3G+: o “meio do caminho” entre o 3G e o 4G

Novidade promete mais velocidade e estabilidade aos usuários, mas ainda está longe das redes de operadoras estrangeiras
Mundo afora só se fala em 4G, a tecnologia que promete revolucionar o acesso a dados em dispositivos móveis com conexões até 100 vezes mais rápidas do que as atuais. Mas, no Brasil, a conversa é outra. As operadoras investem no “meio do caminho” – ou até um pouco antes disso. Por aqui, a aposta do momento são as redes 3G+. A novidade começou a ser implantada no final do ano passado e, se realmente funcionar, deve oferecer mais velocidade e estabilidade aos usuários.

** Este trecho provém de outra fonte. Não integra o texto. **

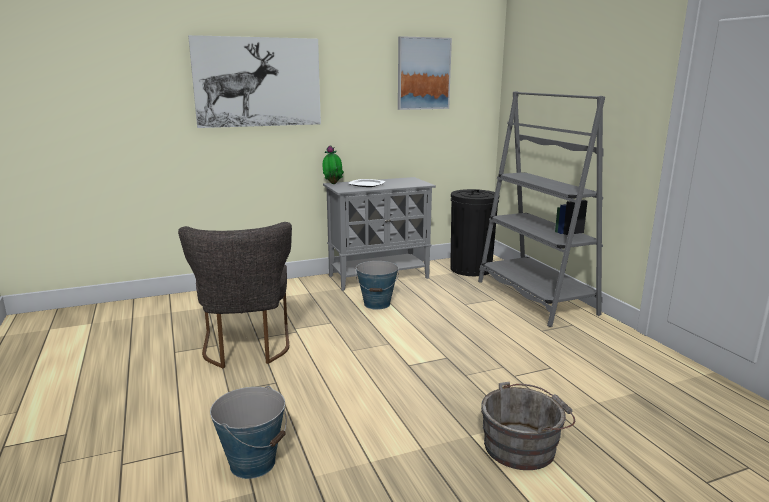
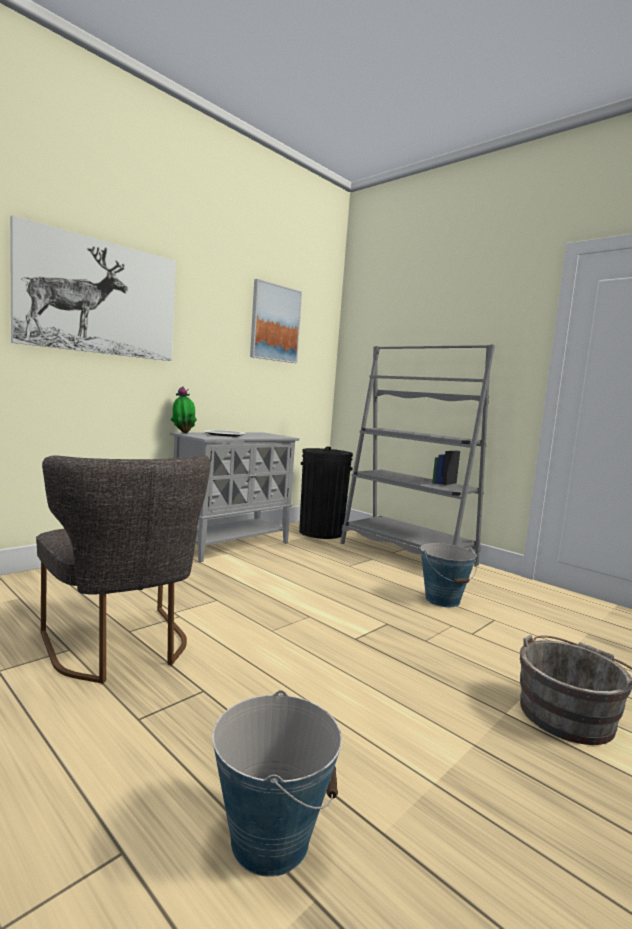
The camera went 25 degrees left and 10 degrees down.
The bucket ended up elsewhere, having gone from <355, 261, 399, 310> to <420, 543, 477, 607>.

Fábio Freitas é diretor do canal online da Vivo e explica que o 3G+ “é um serviço de rede intermediário, uma evolução do atual 3G. Ele permite que se ofereça ao cliente um serviço com mais qualidade e velocidade em relação ao 3G que existe hoje”. O problema é que aqui no Brasil, mesmo depois de quase 8 anos em funcionamento, o 3G ainda é muito instável e insatisfatório. Pouquíssimas vezes o serviço atinge a prometida velocidade nominal de conexão de 1Mbps.

Em teoria, o 3G+ suporta velocidade de até 21Mbps… Mas esse número fica mesmo só na teoria, na prática, a velocidade é bem menor. Resumindo, o 3G brasileiro é bem ruinzinho. O 3G+ não é grande coisa, mas é um pouquinho melhor.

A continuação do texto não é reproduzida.